Opération séduction de l’opposition sud-africaine auprès de l’électorat noir
Opération séduction de l’opposition sud-africaine auprès de l’électorat noir
Par Sébastien Hervieu (envoyé spécial à Soweto)
L’Alliance démocratique, premier parti d’opposition à l’ANC, a réuni samedi ses militants une dernière fois avant les élections municipales de mercredi 3 août.
Mercredi, Letlogono Phala, 20 ans, votera pour la première fois. Ce sera pour l’Alliance démocratique (DA), le principal parti d’opposition sud-africain. « Comme mes parents qui ont toujours voté ANC, mais cette fois-ci, ils en ont marre et veulent changer » précise le jeune homme noir depuis les tribunes du stade de Dobsonville, à Soweto, où se tenait samedi 30 juillet le dernier grand meeting électoral du DA.
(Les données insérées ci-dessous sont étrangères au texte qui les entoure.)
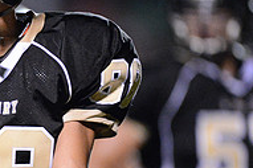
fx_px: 8510
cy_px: 147
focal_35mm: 1212
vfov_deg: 1.1
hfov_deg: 1.7
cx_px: -105
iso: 12800
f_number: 2.8
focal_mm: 400
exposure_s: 1/640
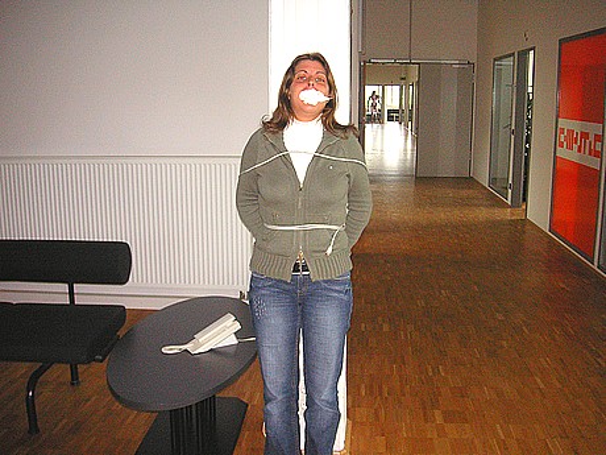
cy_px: 228
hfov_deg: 50.1
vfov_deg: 38.7
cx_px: 303
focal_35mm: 37
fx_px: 648
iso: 160
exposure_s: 1/45
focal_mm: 6.1
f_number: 2.8
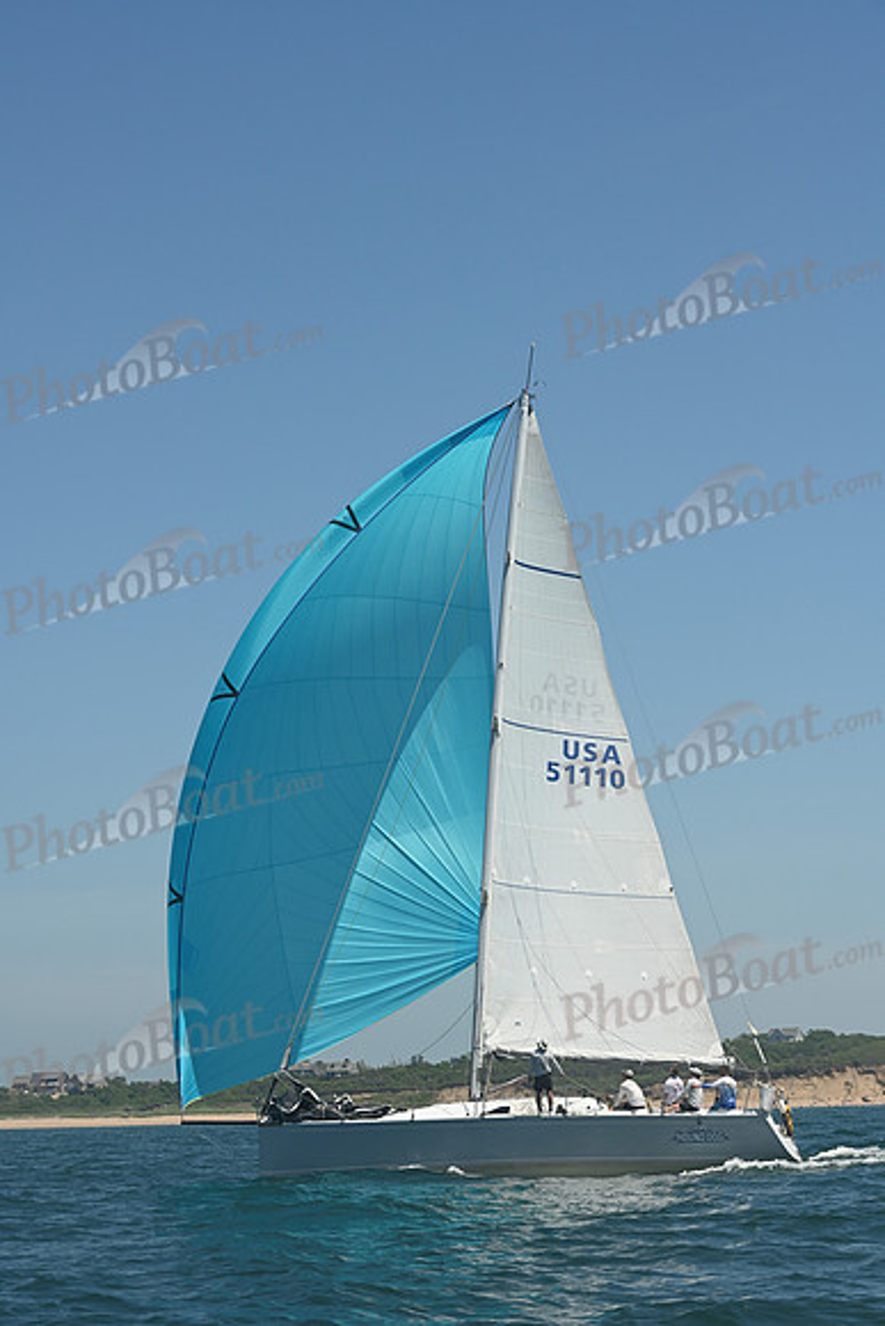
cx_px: 442
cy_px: 663
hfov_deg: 15.2
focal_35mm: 90
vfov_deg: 22.6
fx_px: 3317
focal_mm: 90
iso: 320
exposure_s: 1/1000
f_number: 10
« Les dirigeants de l’ANC disent que les Noirs doivent voter pour eux, mais ils sont trop occupés à s’enrichir, et ne font rien pour nous » dénonce cet habitant d’un township au nord de Pretoria. Lui triple sa classe de terminale (grade 12), mais sa sœur de 23 ans n’a toujours pas de travail. « Pour en avoir un, il faut être connecté avec l’élu du coin, parfois lui donner de l’argent, ce n’est pas normal, nous voulons du changement ! » répète-il.
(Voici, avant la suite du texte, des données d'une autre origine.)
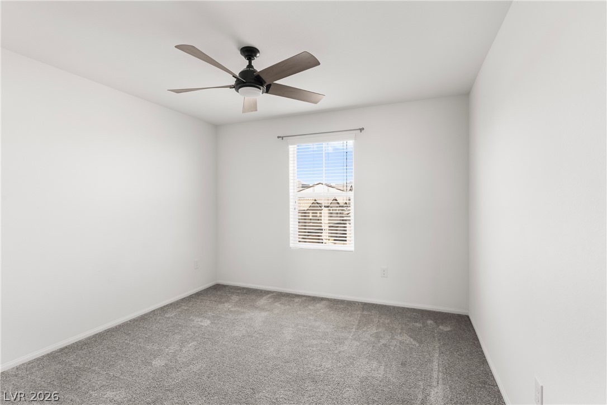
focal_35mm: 17
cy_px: 202
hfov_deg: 93.3
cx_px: 304
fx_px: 287
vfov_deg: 70.4
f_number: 8
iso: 500
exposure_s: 1/15
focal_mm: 17
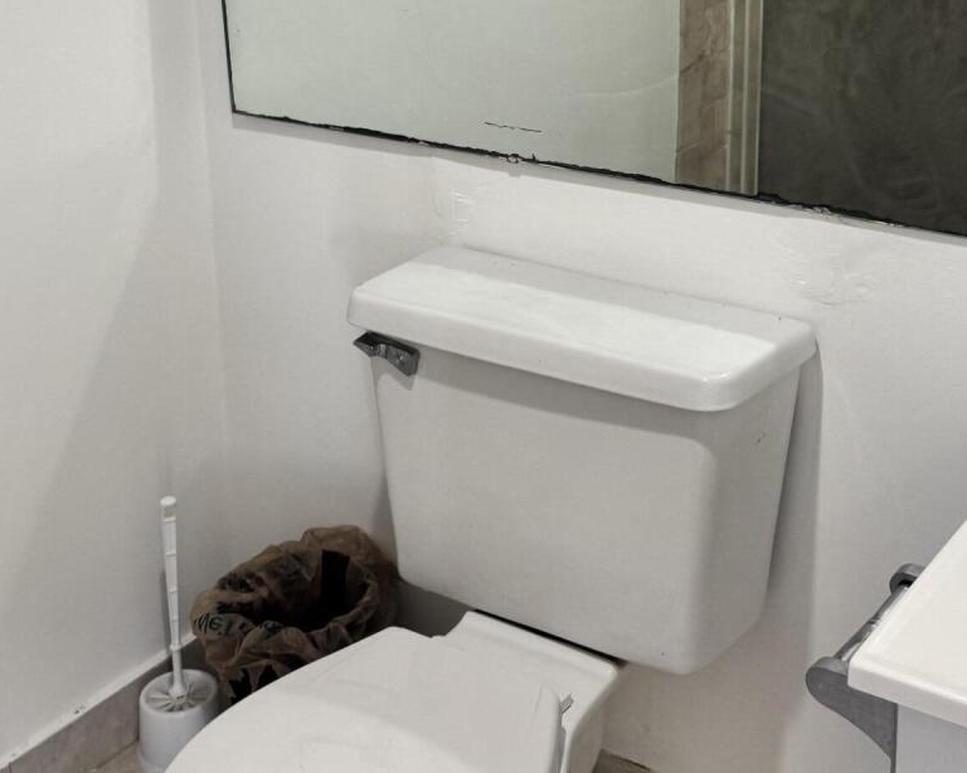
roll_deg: +1.1
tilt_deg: -16.6
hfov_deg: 30.9
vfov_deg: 24.3
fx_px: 1745
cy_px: 78
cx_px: 587
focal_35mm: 61
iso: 125
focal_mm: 6.76
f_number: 1.78
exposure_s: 1/60
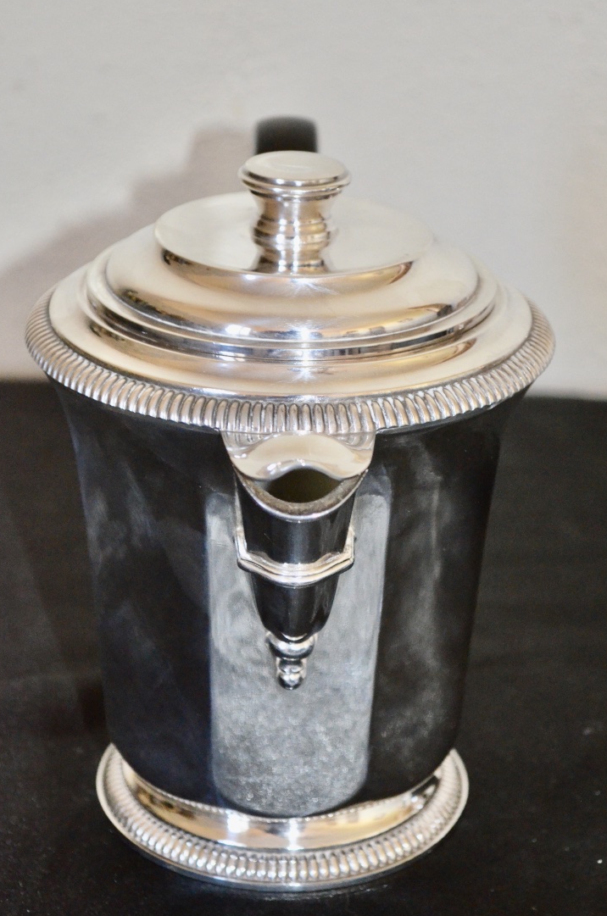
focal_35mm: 92
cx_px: 329
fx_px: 2326
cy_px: 452
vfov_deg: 22.3
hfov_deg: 14.9
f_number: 5.6
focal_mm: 55
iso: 3200
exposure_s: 1/60
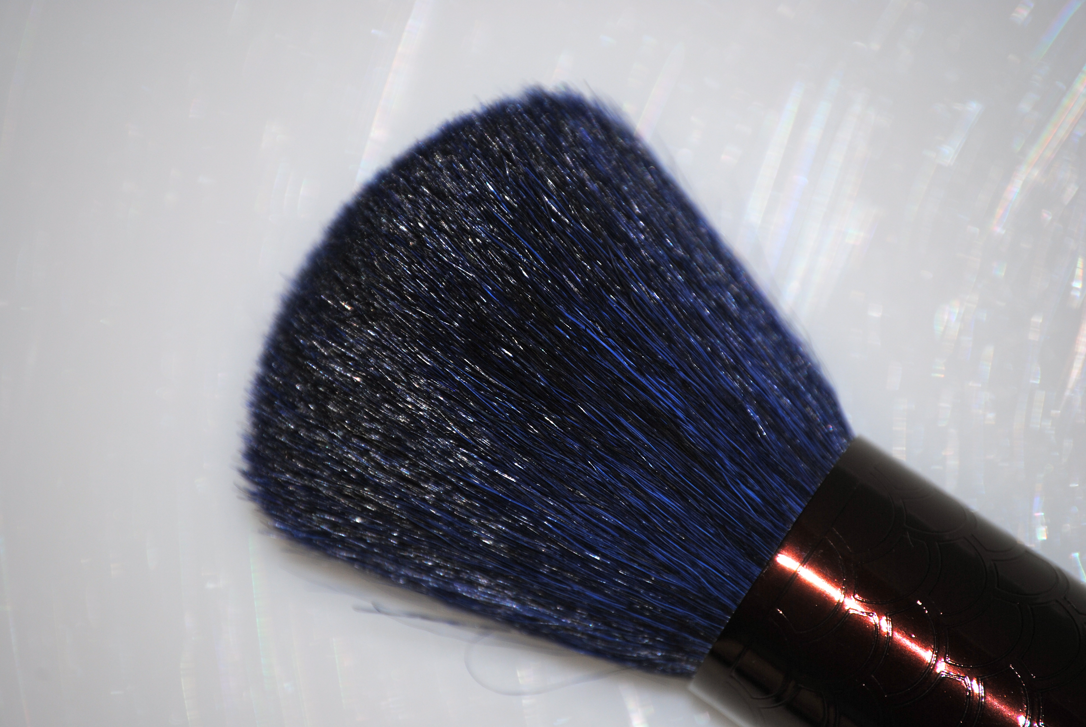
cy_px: 364
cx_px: 543
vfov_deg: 4.6
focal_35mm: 300
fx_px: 9061
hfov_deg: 6.9
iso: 100
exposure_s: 1/125
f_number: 5.6
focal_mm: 200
Les élections municipales du 3 août seront un test clé pour l’Alliance démocratique (DA). Cantonné jusqu’ici à faire le quasi-plein des voix chez les minorités blanches (8 % de la population), métisse (9 %) et indienne (2,5 %), le parti compte briser ce plafond de verre en séduisant une partie du vaste électorat noir (80 % de la population), déçu de l’action du Congrès national africain (ANC) au pouvoir depuis les premières élections démocratiques de 1994. Le DA n’avait obtenu les faveurs que de 6 % des Noirs lors des dernières élections générales en 2014.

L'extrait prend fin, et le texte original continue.